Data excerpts
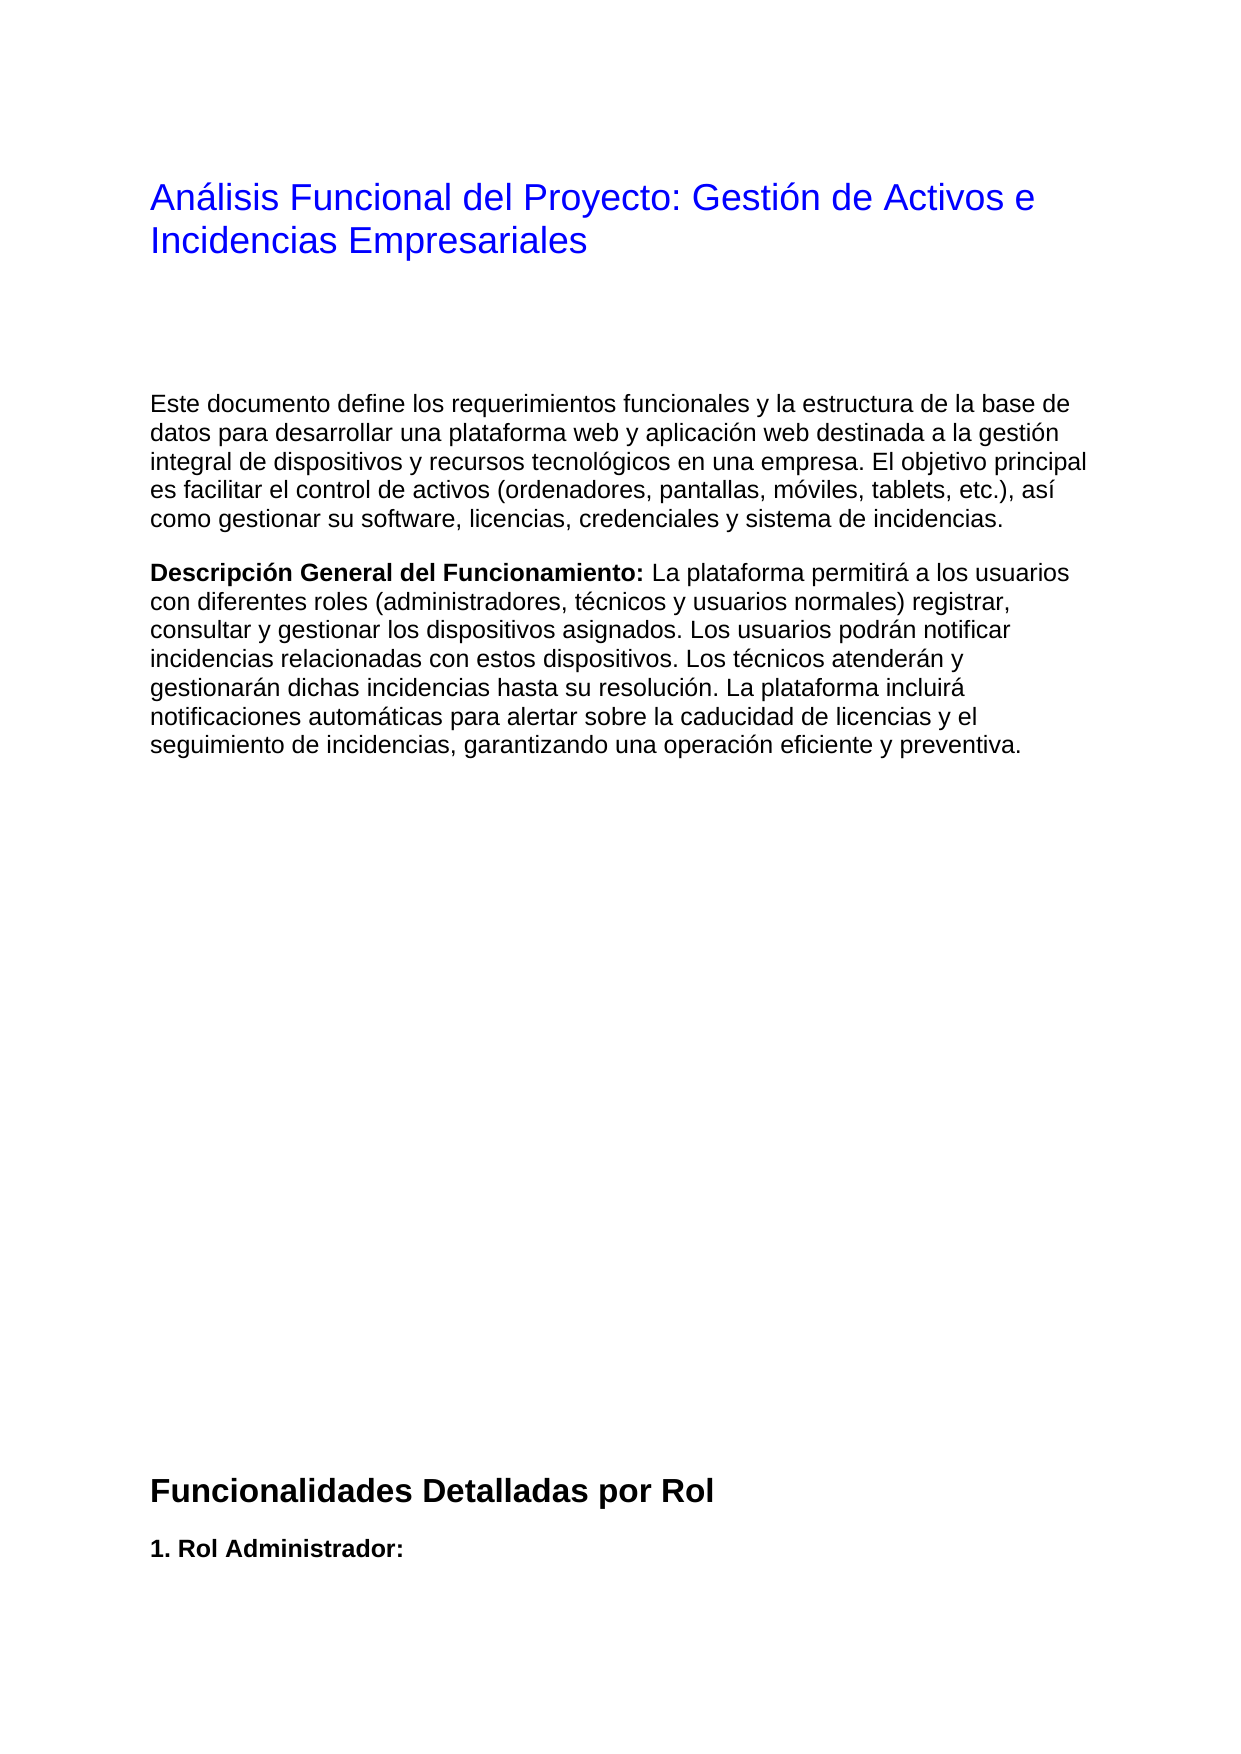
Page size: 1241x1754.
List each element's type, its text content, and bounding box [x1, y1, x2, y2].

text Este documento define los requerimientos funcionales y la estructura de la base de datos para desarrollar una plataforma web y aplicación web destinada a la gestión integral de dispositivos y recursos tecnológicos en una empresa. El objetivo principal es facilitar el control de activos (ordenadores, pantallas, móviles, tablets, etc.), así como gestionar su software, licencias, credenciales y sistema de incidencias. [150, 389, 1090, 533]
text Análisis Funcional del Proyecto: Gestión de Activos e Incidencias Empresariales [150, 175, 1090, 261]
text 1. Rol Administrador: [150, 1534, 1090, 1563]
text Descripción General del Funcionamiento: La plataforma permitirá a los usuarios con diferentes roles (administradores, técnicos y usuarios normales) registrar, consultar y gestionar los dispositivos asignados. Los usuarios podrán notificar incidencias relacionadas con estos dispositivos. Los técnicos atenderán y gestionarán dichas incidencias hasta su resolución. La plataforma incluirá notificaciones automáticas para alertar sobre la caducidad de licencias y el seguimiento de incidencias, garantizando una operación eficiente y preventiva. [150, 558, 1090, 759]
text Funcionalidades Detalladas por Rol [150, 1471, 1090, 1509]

**Problem details**
Omit the pictures; restate every entry word for word.

**Answer box**
Page size: 1241x1754.
List each element's type, its text content, and bounding box [x1, y1, x2, y2].

text Este documento define los requerimientos funcionales y la estructura de la base de datos para desarrollar una plataforma web y aplicación web destinada a la gestión integral de dispositivos y recursos tecnológicos en una empresa. El objetivo principal es facilitar el control de activos (ordenadores, pantallas, móviles, tablets, etc.), así como gestionar su software, licencias, credenciales y sistema de incidencias. [150, 389, 1090, 533]
text Análisis Funcional del Proyecto: Gestión de Activos e Incidencias Empresariales [150, 175, 1090, 261]
text 1. Rol Administrador: [150, 1534, 1090, 1563]
text Descripción General del Funcionamiento: La plataforma permitirá a los usuarios con diferentes roles (administradores, técnicos y usuarios normales) registrar, consultar y gestionar los dispositivos asignados. Los usuarios podrán notificar incidencias relacionadas con estos dispositivos. Los técnicos atenderán y gestionarán dichas incidencias hasta su resolución. La plataforma incluirá notificaciones automáticas para alertar sobre la caducidad de licencias y el seguimiento de incidencias, garantizando una operación eficiente y preventiva. [150, 558, 1090, 759]
text Funcionalidades Detalladas por Rol [150, 1471, 1090, 1509]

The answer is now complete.